Skip to content

overview/overview-convert-office

Folders and files

NameName
Last commit message
Last commit date

Latest commit

 

History

35 Commits
 
 
 
 
 
 
 
 
 
 
 
 
 
 
 
 
 
 

Repository files navigation

Converts office files for Overview using LibreOffice.

Methodology

This program always outputs 0.json and 0.blob.

The output 0.json has wantOcr:false.

These metadata fields from the input document will be written to the output PDF:

  • /Title
  • /Author
  • /Subject
  • /Keywords
  • /CreationDate
  • /ModDate
  • /Creator (program name that produced the document)

And these metadata fields will be written to the output JSON metadata (since there is no equivalent field in PDF):

  • Modified By (akin to Author)
  • Comments (text)

We use custom C++ with LibreOfficeKit and QPDF. This is painful and janky. Here's why:

  • soffice.bin is slow to load, imposing big overhead (hence LOK).
  • soffice.bin does not preserve metadata when converting to PDF (hence QPDF).
  • soffice.bin cannot even extract metadata. The only move is to convert to .odt and then read the result as a zipfile -- costing a second invocation of soffice.bin just to read metadata (hence not using soffice.bin).

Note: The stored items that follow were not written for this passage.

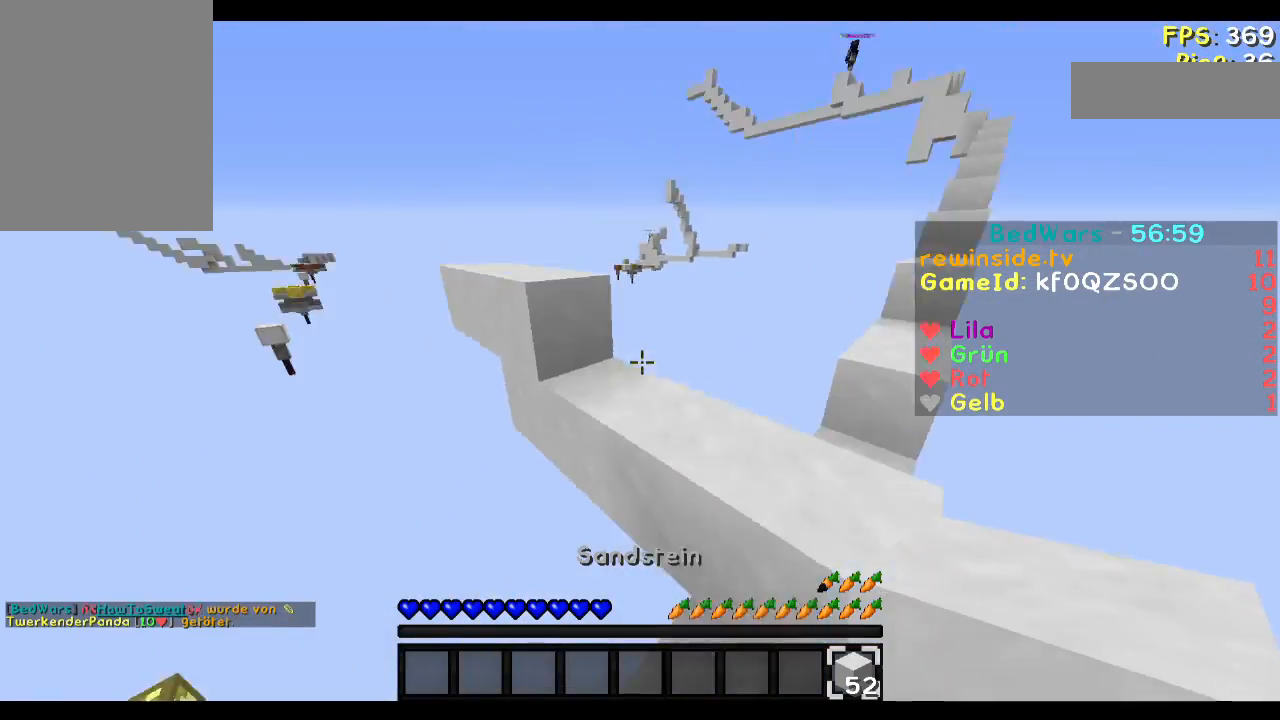
{"keys": ["d", "w"], "mouse": [], "events": [[50, "mouse_left", "down"], [150, "mouse_left", "up"], [217, "a", "down"], [317, "a", "up"], [450, "d", "down"]]}
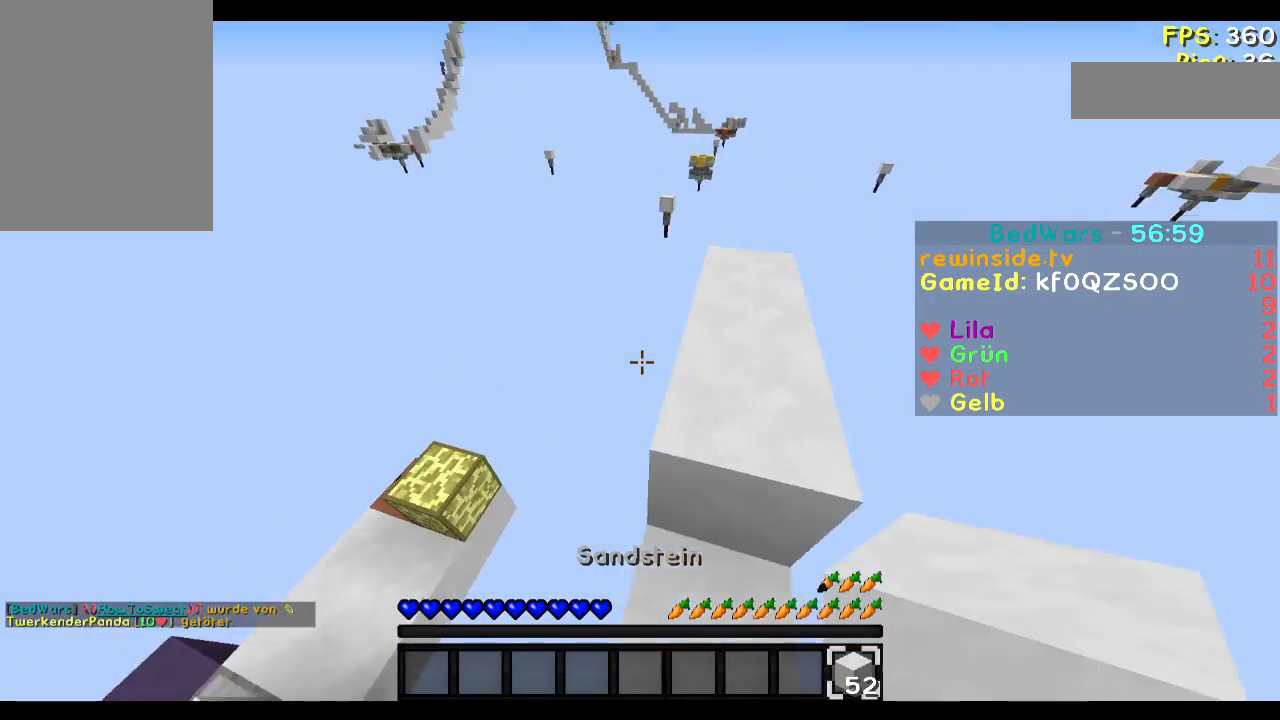
{"keys": ["d"], "mouse": [], "events": [[151, "d", "up"], [351, "d", "down"], [351, "w", "up"]]}
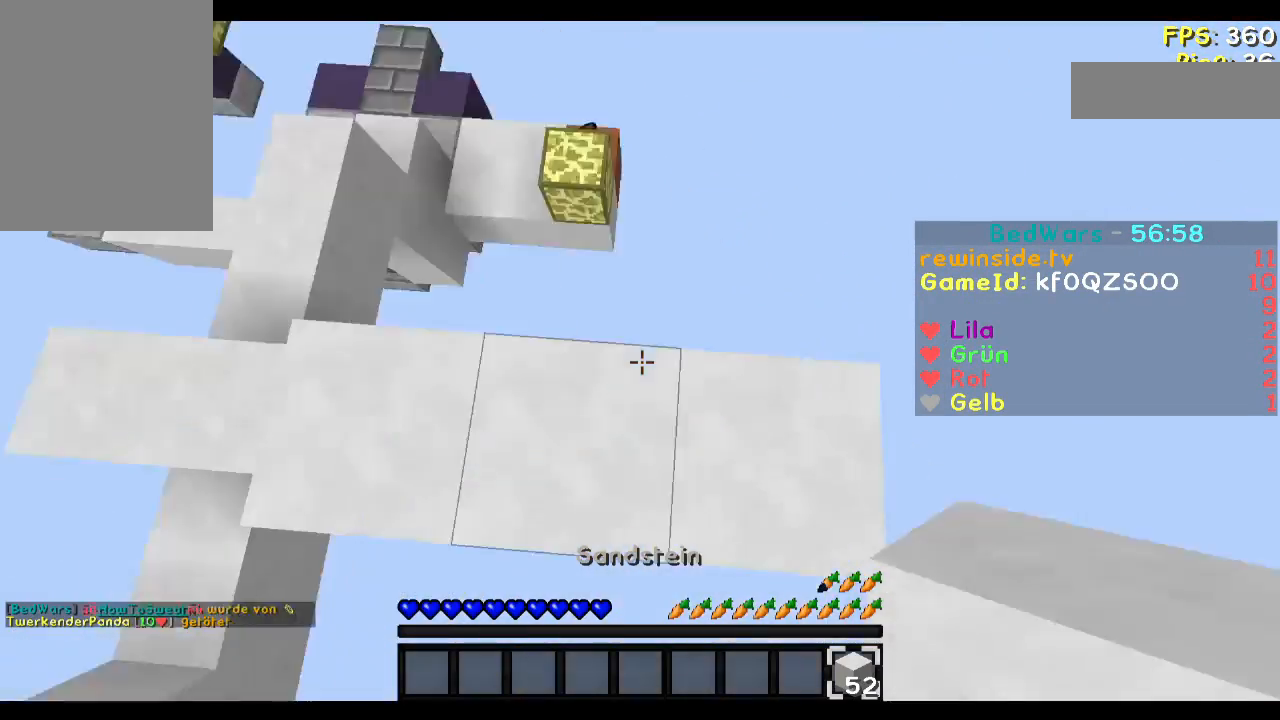
{"keys": ["d", "s"], "mouse": [], "events": [[17, "s", "down"]]}
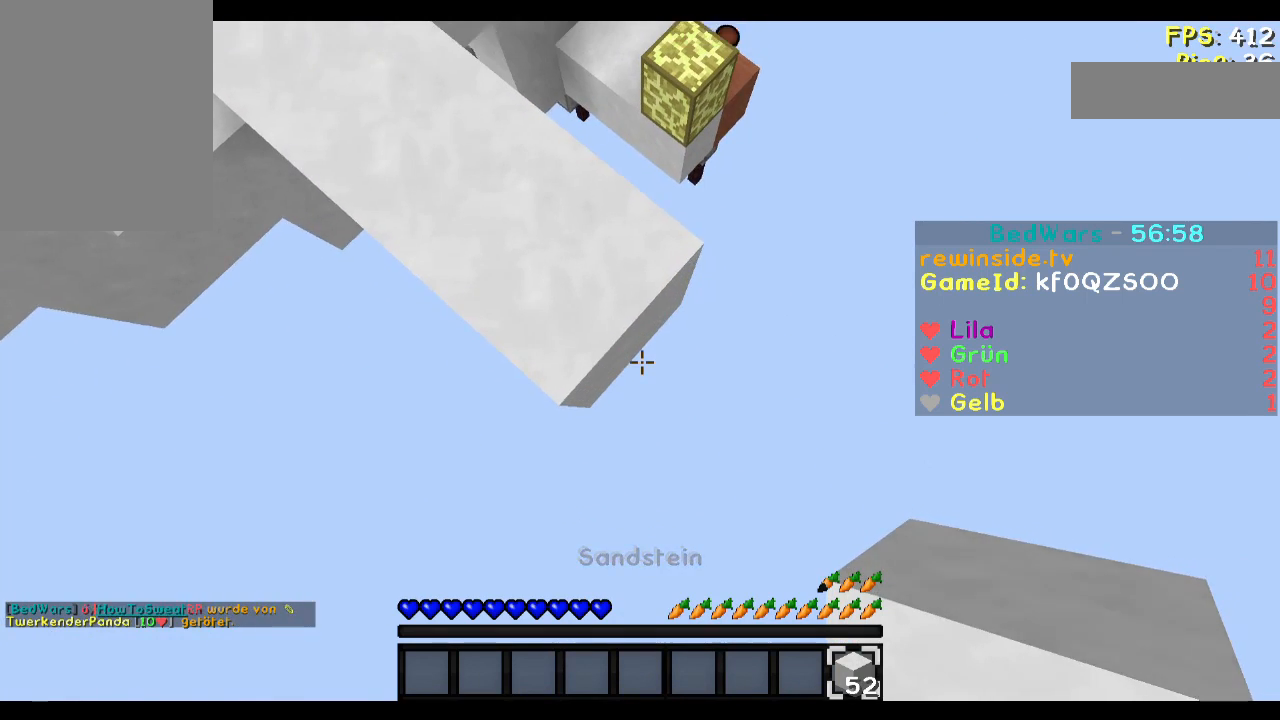
{"keys": ["d", "s"], "mouse": [], "events": [[384, "mouse_right", "down"], [418, "mouse_right", "up"]]}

We create the LibreOffice profile directory once and reset it with every conversion. This is for security: once an invocation is complete, all its data is wiped.

Testing

Write to test/test-*. docker build . will run the tests.

Each test has input.blob (which means the same as in production) and input.json (whose contents are $1 in do-convert-single-file). The files stdout, 0.json and 0.blob in the test directory are expected values. If actual values differ from expected values, the test fails.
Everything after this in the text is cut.